The evolutionary relationships of species, often called the “Tree of Life”, is a fundamental aspect of biodiversity. To be able to understand why, how and when the world’s millions of species have originated, we need to know the Tree of Life. Applied research also relies on the Tree of Life for a variety of purposes, such as prospecting for new medicinal plants, identification of wild relatives for crop breeding, or prioritisation of areas or ecosystems for conservation. This is particularly relevant for plants due to their great economic and ecological importance.

Still, our current knowledge of the plant Tree of Life is inaccessible for most. Individual branches of the plant Tree of Life have been targeted by thousands of studies, and researchers have deposited their data in open online databases, as it is customary within the field. At the moment, data are available from about 100.000 species, including 30% of all seed plants, a number that is rapidly growing.However, expert knowledge is required to access and use these data.

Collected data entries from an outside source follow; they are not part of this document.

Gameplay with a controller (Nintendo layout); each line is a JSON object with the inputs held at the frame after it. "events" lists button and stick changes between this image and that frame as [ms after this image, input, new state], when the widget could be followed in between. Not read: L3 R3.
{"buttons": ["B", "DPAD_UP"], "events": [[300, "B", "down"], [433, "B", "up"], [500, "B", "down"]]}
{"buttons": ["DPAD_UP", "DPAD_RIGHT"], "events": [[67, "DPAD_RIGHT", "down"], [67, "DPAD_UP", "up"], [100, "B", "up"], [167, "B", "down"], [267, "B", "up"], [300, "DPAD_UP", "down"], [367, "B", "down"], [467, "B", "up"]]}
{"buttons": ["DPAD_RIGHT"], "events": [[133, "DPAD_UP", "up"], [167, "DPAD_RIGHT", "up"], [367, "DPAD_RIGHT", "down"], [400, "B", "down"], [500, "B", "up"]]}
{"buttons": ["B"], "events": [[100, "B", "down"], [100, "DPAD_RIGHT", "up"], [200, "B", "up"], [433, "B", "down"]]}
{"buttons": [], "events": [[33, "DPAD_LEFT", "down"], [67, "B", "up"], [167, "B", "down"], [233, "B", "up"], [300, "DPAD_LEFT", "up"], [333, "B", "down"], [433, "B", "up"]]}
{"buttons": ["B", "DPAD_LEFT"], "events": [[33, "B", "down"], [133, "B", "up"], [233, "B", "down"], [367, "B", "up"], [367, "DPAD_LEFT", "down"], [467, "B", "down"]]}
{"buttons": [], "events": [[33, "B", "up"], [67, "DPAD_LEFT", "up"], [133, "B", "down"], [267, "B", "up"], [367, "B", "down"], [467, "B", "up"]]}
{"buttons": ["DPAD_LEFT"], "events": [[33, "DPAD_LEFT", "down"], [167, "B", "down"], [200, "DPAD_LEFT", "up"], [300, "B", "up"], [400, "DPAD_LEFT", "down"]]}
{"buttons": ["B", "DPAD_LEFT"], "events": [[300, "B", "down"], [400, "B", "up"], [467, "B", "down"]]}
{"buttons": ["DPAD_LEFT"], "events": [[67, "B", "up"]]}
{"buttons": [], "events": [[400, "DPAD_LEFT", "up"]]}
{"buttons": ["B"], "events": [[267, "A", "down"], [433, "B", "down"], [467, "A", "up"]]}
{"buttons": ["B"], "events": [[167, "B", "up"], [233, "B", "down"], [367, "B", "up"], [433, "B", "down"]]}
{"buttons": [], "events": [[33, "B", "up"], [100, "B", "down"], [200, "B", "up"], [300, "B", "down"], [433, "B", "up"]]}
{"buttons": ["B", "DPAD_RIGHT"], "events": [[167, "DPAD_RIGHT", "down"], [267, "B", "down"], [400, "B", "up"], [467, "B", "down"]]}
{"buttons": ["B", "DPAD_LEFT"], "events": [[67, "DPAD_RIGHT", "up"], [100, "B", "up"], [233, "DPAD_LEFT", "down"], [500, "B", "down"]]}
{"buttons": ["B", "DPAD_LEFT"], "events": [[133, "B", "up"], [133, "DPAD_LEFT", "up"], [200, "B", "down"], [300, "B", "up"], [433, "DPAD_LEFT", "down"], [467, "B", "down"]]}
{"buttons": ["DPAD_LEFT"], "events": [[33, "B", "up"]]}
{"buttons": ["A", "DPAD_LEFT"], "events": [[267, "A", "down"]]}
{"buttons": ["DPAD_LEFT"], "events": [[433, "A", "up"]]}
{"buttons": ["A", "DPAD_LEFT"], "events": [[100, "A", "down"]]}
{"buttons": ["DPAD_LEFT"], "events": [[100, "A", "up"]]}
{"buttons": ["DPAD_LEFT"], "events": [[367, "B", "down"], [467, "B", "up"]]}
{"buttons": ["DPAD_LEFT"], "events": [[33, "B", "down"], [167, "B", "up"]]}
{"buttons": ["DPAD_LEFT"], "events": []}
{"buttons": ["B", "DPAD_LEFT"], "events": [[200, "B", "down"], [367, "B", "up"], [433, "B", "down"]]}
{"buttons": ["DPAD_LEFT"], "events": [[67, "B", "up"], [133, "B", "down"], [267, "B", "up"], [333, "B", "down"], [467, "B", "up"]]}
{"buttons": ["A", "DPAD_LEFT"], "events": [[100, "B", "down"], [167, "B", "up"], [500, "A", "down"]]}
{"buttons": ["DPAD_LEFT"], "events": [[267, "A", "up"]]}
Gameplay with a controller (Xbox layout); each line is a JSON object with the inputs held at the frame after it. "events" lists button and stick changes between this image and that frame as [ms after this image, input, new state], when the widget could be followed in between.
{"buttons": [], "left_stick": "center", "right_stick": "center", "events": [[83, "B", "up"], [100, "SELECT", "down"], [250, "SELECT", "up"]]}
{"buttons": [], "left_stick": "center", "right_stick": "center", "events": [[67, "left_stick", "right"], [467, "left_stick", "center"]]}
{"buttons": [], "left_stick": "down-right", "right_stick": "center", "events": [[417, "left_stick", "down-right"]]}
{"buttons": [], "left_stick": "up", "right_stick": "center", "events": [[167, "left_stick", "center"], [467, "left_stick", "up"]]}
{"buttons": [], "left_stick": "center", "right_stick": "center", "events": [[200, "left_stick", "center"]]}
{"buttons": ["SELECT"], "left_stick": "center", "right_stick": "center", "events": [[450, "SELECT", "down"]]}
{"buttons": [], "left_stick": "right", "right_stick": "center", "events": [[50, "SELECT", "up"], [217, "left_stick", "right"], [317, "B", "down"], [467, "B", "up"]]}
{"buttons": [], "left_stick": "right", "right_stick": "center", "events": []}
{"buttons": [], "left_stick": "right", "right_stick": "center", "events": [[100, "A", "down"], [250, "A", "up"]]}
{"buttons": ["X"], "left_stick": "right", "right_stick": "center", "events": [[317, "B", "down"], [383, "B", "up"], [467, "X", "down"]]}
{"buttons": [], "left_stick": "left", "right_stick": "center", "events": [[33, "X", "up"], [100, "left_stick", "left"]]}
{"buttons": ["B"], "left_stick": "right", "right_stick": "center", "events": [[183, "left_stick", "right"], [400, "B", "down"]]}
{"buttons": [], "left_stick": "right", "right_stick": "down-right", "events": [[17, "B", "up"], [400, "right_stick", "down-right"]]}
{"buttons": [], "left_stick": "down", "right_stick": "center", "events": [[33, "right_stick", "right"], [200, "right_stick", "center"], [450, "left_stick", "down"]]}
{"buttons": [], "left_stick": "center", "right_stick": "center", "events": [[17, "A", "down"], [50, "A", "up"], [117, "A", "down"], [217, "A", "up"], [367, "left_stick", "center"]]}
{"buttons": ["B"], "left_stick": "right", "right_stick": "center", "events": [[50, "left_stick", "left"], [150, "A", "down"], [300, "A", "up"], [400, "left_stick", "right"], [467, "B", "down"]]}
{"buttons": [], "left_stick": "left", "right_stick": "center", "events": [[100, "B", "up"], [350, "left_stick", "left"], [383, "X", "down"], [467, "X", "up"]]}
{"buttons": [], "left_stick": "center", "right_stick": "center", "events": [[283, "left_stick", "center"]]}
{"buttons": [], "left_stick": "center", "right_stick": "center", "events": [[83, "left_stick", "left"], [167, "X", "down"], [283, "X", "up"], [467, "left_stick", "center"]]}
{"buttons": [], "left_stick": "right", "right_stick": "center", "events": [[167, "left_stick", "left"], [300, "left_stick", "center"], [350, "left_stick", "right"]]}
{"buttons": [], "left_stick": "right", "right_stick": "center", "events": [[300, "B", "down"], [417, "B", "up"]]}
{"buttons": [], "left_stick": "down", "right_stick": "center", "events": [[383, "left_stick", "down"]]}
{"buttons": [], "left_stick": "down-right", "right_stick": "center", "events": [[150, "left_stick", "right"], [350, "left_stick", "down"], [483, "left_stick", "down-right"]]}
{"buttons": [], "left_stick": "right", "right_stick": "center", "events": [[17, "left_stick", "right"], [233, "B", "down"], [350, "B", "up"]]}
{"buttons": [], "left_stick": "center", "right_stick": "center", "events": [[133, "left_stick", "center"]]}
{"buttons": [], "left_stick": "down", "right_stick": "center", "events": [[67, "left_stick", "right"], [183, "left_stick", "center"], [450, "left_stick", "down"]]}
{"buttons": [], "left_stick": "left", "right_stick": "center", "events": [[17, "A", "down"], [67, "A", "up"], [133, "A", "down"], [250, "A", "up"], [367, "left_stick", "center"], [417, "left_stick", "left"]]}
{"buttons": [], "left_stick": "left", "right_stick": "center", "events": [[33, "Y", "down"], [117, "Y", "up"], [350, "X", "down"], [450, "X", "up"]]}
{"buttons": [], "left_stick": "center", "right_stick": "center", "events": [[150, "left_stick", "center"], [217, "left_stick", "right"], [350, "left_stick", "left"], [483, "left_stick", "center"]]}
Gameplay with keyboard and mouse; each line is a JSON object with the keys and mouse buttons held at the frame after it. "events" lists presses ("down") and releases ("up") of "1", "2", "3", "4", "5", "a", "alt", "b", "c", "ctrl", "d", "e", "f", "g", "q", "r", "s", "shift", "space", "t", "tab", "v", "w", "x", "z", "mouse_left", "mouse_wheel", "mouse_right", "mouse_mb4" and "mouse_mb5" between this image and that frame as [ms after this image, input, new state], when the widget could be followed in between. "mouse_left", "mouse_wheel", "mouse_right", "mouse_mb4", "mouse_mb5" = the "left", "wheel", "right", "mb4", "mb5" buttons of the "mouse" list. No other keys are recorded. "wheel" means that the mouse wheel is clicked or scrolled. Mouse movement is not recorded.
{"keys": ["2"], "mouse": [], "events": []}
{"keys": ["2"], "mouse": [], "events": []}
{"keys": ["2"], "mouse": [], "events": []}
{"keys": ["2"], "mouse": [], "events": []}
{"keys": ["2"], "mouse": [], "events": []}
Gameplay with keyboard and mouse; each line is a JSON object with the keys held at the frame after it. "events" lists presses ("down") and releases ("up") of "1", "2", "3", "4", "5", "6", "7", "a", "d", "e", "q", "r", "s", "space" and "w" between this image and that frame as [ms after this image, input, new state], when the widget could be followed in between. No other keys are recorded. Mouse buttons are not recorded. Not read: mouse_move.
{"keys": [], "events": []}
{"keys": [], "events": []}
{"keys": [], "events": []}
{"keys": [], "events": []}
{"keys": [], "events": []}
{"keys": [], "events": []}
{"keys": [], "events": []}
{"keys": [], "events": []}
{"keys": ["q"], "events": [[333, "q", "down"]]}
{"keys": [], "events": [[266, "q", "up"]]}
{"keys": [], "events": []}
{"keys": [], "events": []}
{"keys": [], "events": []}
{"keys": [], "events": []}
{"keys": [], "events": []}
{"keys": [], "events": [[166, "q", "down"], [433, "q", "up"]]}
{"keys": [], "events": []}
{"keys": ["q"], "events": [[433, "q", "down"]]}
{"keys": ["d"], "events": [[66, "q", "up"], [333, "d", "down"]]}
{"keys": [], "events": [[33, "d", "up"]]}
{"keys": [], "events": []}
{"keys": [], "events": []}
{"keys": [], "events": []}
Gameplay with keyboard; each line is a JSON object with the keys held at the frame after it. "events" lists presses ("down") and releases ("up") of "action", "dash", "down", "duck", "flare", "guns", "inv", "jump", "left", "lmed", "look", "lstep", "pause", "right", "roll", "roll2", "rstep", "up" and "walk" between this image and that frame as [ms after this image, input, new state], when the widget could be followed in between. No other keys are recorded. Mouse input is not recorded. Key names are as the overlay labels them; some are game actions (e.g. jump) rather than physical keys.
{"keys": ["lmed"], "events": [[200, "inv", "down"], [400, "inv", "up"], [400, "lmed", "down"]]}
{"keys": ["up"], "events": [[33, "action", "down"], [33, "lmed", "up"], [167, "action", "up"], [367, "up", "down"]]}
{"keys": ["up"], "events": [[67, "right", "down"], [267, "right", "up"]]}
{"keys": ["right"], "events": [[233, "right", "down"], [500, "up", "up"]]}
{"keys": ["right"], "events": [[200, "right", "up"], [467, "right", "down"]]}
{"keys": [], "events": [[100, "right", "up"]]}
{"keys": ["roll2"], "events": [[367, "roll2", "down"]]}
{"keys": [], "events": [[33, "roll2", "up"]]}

PhyloSynth is an international network of researchers who aim at delivering a synthetic plant Tree of Life that is up-to-date, comprehensive, reliable and easy to use. We do not generate new data, but develop new approaches for using the rich data resources that are already available from public databases. Researchers from Aarhus University are contributing to PhyloSynth with support from the Aarhus University Research Foundation and VILLUM Foundation.